November 27, 2011

87% of Nigerians reject subsidy removal – Survey

BY Oscarline Onwuemenyi
This survey was carried out with a view to ascertaining what Nigerians think of the proposed removal of the subsidy on petrol.  Verdict:  An overwhelming rejection of the idea

Even as the Federal government looks set to implement its policy to remove subsidy on petrol by January, 2012, a recent survey carried out by a coalition of civil society organizations in the country has shown that more than 80 percent of Nigerians are not in support of the plan.

The survey, which was conducted between October 31 and November 4, 2011, and conducted by the Alliance for Credible Election (ACE) and the CLEEN Foundation, further showed public distrust over government’s ability to manage the proceeds of the subsidy removal with many Nigerians saying that the removal will increase cost of goods and services in the country.

Speaking on Monday at the public presentation of the result of the poll, the Executive Director of CLEEN Foundation, Mr. Innocent Chukwuma, urged the Federal government to drop the plan to remove fuel subsidy, and to fight corruption in the Nigerian National petroleum Corporation and the entire oil and gas industry.

He added that, “We are asking the asking the government to also stop the illegal bunkering activities and theft of oil in the Niger Delta, and to use the savings from stopping widespread corruption in the industry to fix old refineries and build new ones.”

He said the objective of the survey was to obtain information regarding the views of Nigerians on the proposed removal of the fuel subsidy by the government in January, 2012.

He stated that, “The issue of subsidy removal on petrol is a very sensitive and emotional one among Nigerians, and we felt the need to undertake a scientific approach by gauging the true feelings of Nigerians over the proposed policy.

“Slightly more than 8 out of every 10 respondents (87 percent) said they do not support removal of subsidy from the price of petrol. Only 13 percent of Nigerians interviewed said they were in support of the policy.”

According to Chukwuma, the results showed that the main reason cited by respondents against subsidy removal is the belief that it will lead to increase in the prices of goods and services (69 percent), while 11 percent of respondents believed that the subsidy is “the only benefit Nigerians (as an oil producing country) have enjoyed from the government.”

Furthermore, nine percent (9%) of respondents said that petrol should be refined locally before subsidy removal is considered, therefore new refineries should be built first, existing ones be fixed and properly managed. Seven percent (7%) said that government should create jobs first, while four percent (4%) believed that government will mismanagement saving from subsidy removal through corrupt practices.

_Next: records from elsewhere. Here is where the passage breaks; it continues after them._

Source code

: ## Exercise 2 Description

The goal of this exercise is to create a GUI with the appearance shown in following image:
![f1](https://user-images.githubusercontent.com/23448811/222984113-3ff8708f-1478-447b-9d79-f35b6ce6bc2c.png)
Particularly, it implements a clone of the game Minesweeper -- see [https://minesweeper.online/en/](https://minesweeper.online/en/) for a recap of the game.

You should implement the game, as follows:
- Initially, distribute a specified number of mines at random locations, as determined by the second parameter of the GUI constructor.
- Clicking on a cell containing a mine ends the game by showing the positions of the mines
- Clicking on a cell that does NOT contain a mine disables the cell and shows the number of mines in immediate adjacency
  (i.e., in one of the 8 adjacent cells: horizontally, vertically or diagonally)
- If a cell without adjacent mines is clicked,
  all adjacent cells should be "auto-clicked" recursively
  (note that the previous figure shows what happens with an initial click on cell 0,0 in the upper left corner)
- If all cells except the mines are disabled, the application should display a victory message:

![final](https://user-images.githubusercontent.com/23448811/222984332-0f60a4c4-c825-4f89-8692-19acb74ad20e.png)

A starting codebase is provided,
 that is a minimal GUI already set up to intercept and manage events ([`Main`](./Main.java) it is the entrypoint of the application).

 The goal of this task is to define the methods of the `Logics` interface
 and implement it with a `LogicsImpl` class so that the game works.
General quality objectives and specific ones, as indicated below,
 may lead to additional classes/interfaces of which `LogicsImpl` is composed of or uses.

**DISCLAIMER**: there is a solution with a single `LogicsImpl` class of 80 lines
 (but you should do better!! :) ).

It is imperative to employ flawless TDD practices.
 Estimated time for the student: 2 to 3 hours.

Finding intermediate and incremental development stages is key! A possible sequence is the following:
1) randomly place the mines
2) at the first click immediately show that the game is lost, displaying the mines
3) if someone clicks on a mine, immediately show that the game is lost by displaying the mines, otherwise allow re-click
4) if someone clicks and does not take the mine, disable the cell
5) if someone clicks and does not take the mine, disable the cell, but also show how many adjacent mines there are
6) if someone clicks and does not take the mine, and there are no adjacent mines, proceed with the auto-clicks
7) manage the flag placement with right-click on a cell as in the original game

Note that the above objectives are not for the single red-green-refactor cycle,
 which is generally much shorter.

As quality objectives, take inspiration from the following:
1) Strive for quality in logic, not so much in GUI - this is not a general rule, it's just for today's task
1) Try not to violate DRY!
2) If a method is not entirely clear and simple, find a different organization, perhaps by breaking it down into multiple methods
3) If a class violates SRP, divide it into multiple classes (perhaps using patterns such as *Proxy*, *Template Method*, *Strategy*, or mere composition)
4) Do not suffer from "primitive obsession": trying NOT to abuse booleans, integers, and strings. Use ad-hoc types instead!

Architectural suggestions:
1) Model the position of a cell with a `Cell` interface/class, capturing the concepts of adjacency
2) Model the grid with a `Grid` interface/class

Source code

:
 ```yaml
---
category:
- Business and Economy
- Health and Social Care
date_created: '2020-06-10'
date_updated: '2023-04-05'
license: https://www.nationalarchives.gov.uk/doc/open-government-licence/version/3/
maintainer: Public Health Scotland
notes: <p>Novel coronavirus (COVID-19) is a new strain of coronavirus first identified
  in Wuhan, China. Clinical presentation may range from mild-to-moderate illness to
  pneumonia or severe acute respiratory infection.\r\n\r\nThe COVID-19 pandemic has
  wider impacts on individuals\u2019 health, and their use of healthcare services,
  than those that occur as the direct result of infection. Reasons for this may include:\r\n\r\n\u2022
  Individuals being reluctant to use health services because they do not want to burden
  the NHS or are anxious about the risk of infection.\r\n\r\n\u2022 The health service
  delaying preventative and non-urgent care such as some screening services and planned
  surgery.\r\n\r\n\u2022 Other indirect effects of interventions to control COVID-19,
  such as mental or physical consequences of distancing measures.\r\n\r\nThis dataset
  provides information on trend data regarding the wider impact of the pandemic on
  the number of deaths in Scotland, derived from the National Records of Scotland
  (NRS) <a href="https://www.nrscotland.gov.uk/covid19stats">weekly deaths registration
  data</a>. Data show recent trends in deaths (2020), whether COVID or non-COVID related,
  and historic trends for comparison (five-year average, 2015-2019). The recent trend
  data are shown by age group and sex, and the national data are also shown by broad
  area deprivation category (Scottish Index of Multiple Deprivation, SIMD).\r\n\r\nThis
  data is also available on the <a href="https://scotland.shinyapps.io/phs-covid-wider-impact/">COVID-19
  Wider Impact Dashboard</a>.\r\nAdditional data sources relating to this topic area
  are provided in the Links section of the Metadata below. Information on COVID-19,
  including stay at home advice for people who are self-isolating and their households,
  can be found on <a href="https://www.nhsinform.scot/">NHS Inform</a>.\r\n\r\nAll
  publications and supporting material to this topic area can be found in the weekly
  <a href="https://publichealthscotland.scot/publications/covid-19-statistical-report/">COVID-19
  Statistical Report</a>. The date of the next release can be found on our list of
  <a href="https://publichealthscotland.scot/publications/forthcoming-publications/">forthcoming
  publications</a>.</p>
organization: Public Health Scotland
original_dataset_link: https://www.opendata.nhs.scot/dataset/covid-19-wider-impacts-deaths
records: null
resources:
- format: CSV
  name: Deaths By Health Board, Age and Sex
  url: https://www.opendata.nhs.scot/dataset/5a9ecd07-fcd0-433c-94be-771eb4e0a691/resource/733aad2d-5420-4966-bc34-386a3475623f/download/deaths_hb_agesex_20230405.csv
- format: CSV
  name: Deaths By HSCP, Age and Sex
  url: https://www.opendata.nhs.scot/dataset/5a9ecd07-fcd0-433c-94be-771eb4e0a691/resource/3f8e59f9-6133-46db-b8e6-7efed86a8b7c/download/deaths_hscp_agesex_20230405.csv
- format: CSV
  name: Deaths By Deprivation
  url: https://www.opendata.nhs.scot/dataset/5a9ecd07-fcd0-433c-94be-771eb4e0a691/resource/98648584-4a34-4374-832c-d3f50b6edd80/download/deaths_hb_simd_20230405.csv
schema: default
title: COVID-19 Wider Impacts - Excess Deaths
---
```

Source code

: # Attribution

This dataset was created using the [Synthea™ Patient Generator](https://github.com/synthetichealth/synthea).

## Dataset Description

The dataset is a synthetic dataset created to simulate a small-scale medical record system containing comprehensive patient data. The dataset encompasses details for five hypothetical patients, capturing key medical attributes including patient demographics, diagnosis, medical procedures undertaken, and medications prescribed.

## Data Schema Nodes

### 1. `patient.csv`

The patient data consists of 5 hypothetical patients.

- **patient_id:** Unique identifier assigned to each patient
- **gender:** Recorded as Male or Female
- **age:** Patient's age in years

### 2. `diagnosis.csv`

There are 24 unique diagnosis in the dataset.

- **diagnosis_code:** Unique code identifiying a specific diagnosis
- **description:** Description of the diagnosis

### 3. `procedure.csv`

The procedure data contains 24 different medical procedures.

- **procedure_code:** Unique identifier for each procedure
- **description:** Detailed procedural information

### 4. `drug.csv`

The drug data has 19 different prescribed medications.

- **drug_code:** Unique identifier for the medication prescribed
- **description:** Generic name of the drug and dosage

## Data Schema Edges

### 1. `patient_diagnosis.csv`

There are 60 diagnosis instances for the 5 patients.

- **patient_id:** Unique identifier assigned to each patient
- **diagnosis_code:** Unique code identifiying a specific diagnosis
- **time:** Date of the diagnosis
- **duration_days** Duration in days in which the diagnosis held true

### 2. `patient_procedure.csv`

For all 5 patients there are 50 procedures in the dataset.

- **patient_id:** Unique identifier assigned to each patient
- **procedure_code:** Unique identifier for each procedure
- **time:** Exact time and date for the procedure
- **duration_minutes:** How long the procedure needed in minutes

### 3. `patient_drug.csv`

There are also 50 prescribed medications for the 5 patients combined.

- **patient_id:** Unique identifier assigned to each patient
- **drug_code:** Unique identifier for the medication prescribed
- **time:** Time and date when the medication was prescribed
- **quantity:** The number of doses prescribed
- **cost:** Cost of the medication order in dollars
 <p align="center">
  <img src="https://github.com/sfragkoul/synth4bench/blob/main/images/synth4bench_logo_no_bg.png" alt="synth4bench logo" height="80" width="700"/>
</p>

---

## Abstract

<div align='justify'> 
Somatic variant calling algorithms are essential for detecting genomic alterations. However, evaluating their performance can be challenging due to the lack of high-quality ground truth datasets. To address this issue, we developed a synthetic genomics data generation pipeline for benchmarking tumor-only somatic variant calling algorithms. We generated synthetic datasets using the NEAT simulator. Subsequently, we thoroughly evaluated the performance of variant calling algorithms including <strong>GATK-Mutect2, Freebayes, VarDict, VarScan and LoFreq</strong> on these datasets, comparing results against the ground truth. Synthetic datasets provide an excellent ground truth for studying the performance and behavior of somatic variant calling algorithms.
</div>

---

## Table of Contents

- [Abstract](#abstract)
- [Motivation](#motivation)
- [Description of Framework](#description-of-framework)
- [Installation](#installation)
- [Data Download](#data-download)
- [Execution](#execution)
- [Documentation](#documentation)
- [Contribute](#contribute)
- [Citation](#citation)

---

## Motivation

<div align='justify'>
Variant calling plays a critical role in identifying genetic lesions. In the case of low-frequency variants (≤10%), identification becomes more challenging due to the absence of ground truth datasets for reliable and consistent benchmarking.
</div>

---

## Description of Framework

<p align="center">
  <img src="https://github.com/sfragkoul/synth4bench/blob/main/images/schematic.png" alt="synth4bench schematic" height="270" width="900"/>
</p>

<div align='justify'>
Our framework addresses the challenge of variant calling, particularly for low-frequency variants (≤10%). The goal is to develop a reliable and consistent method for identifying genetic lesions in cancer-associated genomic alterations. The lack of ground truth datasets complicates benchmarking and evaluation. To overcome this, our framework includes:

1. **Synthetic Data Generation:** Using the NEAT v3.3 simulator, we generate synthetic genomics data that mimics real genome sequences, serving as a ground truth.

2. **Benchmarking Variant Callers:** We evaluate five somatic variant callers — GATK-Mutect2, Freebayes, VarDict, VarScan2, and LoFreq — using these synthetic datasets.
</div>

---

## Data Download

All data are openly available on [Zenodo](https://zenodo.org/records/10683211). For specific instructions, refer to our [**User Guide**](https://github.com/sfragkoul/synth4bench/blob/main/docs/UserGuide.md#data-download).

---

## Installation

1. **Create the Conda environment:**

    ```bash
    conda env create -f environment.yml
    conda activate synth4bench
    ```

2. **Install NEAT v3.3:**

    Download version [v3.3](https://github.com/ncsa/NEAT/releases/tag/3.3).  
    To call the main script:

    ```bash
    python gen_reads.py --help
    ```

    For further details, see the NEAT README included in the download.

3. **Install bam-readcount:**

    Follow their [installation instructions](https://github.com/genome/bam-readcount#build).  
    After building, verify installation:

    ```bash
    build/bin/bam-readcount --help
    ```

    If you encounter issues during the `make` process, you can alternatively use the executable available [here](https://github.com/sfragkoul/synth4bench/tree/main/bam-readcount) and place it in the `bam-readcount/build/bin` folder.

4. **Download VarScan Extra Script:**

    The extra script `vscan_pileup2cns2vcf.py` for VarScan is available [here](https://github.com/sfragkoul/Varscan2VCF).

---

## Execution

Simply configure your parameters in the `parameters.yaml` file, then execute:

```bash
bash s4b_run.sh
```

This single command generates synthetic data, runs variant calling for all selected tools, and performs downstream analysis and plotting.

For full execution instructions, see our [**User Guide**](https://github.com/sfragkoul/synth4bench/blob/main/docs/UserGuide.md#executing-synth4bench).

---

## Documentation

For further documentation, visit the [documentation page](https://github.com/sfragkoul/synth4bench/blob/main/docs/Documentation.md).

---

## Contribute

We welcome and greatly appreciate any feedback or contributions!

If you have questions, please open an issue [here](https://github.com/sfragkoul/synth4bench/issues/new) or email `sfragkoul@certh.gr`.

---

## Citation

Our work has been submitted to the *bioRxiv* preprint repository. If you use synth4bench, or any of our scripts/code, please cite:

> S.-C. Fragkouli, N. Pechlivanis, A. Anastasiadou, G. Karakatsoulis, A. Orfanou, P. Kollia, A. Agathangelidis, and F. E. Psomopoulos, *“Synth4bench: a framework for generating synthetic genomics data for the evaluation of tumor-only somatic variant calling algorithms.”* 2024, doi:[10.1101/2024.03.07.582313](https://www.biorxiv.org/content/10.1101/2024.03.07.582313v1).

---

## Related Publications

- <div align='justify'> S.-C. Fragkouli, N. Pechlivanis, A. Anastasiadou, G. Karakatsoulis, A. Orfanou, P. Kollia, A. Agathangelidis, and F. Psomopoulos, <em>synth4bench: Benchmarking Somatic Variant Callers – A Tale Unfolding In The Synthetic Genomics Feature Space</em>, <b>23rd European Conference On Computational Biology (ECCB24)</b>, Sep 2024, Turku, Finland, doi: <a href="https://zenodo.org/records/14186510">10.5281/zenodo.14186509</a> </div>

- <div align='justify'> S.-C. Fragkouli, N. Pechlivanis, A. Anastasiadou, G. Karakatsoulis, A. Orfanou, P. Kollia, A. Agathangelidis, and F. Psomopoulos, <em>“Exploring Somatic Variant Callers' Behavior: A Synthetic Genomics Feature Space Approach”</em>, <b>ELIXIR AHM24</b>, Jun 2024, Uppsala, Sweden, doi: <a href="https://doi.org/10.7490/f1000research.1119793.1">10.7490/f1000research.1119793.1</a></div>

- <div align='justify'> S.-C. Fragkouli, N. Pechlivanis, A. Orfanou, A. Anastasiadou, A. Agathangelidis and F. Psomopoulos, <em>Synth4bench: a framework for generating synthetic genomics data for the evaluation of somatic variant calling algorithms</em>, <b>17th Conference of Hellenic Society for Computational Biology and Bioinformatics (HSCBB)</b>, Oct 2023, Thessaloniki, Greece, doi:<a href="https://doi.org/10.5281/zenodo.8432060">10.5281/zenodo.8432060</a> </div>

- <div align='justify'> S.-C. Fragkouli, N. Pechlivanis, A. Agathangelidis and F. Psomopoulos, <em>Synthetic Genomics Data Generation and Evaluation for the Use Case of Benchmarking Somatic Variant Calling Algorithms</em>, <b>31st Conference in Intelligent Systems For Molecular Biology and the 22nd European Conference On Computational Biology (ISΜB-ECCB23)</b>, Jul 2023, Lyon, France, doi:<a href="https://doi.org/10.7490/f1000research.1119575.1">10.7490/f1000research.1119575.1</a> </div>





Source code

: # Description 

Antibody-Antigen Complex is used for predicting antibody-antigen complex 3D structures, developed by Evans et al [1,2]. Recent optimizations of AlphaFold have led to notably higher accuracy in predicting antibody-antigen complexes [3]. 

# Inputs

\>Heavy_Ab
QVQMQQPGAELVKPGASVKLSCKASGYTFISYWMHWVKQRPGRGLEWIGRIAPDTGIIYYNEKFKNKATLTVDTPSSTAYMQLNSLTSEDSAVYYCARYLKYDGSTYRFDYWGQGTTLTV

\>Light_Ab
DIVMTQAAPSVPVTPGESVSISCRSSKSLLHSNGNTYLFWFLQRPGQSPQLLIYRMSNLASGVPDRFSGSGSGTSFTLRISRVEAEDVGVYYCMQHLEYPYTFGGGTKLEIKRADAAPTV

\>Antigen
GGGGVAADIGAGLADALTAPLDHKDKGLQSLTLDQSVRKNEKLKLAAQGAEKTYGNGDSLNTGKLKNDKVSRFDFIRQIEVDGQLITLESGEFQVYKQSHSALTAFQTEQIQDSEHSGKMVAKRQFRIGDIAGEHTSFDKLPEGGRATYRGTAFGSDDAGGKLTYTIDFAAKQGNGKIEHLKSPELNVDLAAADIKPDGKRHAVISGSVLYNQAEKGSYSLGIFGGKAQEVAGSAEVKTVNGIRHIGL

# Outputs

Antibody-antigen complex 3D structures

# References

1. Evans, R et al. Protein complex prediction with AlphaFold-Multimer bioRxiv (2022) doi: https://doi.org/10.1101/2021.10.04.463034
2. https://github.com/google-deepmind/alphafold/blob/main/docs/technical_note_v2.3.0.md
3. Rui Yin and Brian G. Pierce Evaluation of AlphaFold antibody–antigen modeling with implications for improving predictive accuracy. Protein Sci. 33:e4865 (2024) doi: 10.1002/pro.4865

He added that, “Results of the survey showed that more than six in ten (66 percent) of the respondents were aware of the planned removal of subsidy on the price of petrol. More men (70 percent) than women (68 percent) were aware.

“With regards to awareness by region, the South–West recorded the highest awareness ratio with 76 percent, followed by the North Central and South-South (68 percent), the North-East (66 percent), North-West (60 percent) and South East (59 percent).”

Furthermore, Chukwuma noted, majority of the respondents think that Nigerians would protest the removal of subsidy on petrol through public demonstration and industrial actions.

“About 46 percent of respondents believe Nigerians would protest the removal of subsidy on petrol through public demonstrations and industrial actions or strikes, while 26 percent believe Nigerians would accept the removal passively as Nigerian people are generally peaceful and have seen/endured harsh actions taken by governments in the past.

“Only five percent (5%) of the respondents believe that removal of subsidy will be acceptable once Nigerians are convinced that saved funds would be put to good use,” he stated.

Also, in the event of a mass demonstration or industrial action, the results showed that nearly nine out of ten respondents think that security agencies in the country are not effectively equipped to handle such a situation of widespread protest or chaos resulting from the breakdown of law and order,” Chukwuma noted.

The opinion poll, which was conducted between October 31 and November 4, 2011, mostly by telephone included about 1032 respondents comprising 51 percent males and 49 percent females interviewed.

The respondents were Nigerians who are 18 years and above living in all parts of the country, and their telephone numbers were randomly selected from a pool of numbers representing the six geographical zones of the country.

According to the organizers, the survey was conducted in five languages including English, pidgin, Hausa, Igbo, and Yoruba by an independent research company, Fusion Consulting Ltd.